E eu acho isso muito triste. Por ambos os fatos, o primeiro pela resposta ser sempre a obrigatória para que socialmente os outros não achem que a pessoa seja um troglodita; segundo, por saber que todas as respostas podem ser cem por cento verdade e de uma maneira bem massacrante.
Para desmistificar um pouco essa lista em que as pessoas mentem, decidi fazê-lo pelo prazer do teste. Será mesmo que é um conteúdo feito para qualquer pessoa ou um nicho específico? Se essa lista é tão popular, o que ocorre que não chega ao interesse de correr os olhos nas linhas dessas fabulosas histórias?

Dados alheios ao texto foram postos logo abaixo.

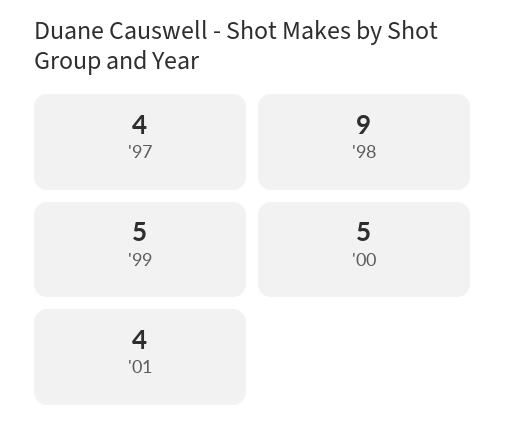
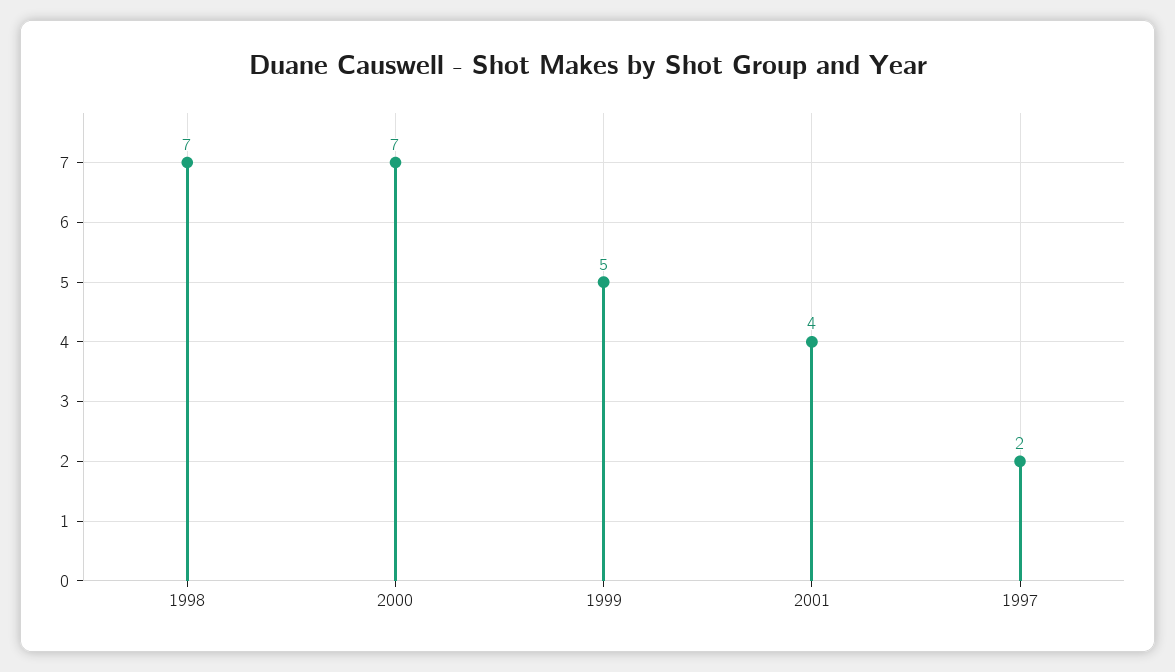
'97: 4 -> 2
'98: 9 -> 7
'00: 5 -> 7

Me veio uma vez que a história é tão conhecida e simples que nem é necessário ler para saber o que acontece. Como num conto de mistério de "quem matou o coronel Mostarda na sala com um candelabro?", e você já começa sabendo que foi o mordomo Robert e tudo perde a graça. Mesmo que fosse assim, será que todos os livros são mesmo assim? Sem nenhuma experiência de leitura do começo, miolo e fim? Nada se salva de novo, engraçado, suspeito, erótico ou levemente divertido? Tenho minhas dúvidas.
E, enquanto faço essa experimentação, saboreio outros títulos que me veem hora e outra e, claro, se quiser me indicar algo, sinta-se à vontade.